"Grow up, mature, and come back when you have something to contribute!" It's not the most sympathetic way to address a young audience; nevertheless, it succinctly shows us the 'eat or be eaten' attitude of Eric (Lennart Monaster), who is one of five business-suited adults suddenly dropped into a strange world of bedside furniture and night-lights in this production of Expedition Peter Pan. Plus, as in the best pantomimes, it ensures a loud, fervent response—and not just from the children!
Adults reclaiming the joy of playtime is certainly at the heart of this piece.
Netherland's own Het Langland theatre company are by no means the first to play with J M Barrie's near-mythical 'boy who never grew up', Peter Pan; nor are they they alone in seemingly bypassing any need to even name-check Great Ormond Street Hospital (to whom creator J M Barrie gifted the rights to the character), let alone pay any royalties. Thankfully, though, they're also rare in actually focusing on the sense of fun in the original, rather than the cloying sweetness that attracted Steven Spielberg with his own take of a grown-up Peter Pan rediscovering his childhood.

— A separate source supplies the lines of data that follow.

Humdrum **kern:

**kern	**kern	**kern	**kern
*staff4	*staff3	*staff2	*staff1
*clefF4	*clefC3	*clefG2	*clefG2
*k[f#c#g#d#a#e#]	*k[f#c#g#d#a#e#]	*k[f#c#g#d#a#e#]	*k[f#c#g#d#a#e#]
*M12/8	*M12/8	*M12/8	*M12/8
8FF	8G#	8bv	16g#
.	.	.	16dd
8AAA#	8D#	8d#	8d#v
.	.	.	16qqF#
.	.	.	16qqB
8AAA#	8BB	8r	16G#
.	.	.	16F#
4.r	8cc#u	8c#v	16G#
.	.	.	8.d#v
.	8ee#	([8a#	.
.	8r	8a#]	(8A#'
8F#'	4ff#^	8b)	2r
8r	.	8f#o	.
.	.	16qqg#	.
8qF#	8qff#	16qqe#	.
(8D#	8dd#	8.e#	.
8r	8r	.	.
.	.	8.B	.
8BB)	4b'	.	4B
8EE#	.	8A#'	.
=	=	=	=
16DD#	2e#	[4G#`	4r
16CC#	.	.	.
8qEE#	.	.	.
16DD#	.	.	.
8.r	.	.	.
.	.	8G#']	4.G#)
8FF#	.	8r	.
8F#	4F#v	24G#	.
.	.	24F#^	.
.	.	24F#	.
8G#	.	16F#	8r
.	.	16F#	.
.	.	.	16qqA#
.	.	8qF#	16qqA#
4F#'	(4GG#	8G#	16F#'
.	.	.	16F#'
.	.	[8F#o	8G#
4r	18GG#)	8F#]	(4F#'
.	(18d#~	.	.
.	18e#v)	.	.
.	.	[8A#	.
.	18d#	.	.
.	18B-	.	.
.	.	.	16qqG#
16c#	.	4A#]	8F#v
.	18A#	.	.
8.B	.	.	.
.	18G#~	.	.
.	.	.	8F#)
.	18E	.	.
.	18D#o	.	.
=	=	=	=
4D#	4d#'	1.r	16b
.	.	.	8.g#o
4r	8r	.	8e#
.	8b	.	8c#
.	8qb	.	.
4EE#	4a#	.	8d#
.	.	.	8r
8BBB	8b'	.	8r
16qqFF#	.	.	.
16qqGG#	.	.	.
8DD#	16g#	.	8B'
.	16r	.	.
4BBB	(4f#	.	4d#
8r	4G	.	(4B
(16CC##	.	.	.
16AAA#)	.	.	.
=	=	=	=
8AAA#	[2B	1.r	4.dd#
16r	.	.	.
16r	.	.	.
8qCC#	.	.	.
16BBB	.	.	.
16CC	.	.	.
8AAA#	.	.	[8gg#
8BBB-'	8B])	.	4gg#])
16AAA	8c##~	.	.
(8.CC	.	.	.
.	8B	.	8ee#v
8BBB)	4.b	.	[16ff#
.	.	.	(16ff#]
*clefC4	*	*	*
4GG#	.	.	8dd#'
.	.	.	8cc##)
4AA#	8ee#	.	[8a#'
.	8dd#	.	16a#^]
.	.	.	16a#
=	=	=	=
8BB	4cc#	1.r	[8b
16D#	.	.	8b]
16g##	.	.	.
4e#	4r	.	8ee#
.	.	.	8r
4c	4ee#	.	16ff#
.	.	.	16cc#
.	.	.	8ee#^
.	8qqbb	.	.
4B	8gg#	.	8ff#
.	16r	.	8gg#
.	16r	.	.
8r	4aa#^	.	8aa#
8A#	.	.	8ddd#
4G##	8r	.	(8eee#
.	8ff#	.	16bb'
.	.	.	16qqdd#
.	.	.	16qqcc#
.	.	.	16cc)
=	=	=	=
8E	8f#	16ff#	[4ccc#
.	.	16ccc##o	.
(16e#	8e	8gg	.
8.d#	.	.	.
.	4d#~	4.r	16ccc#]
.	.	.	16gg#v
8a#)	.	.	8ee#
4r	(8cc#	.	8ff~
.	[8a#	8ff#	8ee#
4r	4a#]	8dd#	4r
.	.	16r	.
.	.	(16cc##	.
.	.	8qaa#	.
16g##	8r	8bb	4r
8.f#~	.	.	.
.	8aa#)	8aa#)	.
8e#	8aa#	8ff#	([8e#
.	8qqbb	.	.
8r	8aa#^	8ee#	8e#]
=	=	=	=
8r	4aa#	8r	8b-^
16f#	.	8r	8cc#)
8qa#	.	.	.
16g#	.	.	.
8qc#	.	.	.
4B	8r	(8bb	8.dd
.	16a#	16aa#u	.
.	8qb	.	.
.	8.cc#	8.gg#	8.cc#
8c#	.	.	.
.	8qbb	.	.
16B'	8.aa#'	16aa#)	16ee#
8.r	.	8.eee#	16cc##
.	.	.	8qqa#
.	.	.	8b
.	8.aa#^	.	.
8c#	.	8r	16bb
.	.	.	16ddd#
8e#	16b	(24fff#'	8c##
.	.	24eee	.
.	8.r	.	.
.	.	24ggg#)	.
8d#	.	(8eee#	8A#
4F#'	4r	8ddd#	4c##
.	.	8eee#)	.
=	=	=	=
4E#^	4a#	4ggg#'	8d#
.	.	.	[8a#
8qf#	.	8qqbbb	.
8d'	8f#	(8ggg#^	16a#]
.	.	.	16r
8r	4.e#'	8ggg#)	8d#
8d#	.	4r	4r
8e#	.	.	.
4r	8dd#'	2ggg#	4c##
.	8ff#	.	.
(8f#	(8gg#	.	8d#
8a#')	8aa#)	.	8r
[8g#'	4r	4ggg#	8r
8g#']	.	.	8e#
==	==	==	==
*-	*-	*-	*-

That said, adults reclaiming the joy of playtime is certainly at the heart of this piece: along with Monaster’s Eric, we have overwhelmed working mother Paula (Aafke Buringh), the self-doubting Thomas (Gijs Nollen), banker Martin (Folmer Overdiep) who had all his childhood dreams shattered, and Caroline (Kim Berkenhagen), who is forever overcompensating for being "too young". In the course of the show's 75 minutes, all five gradually, fantastically succumb to childhood—from the initial unexplained lego bricks, pirate cutlasses, marbles and paper aeroplanes, to a full-scale pirate adventure where Thomas just doesn't get the idea of being dead.
Director Inèz Derksen and co-creator Christian Schönfelder have undoubtedly created a show with genuinely wide appeal: for the adults, there's the warm nostalgia of childhood fun and games; for children, the never-grows-old spectacle of supposed 'grown ups' not acting their age. Importantly, though, the cast certainly don’t hold back – as the men's sweat-stained shirts testify – and, combined with a bold soundtrack, they fully deserve their near-standing ovation at the end.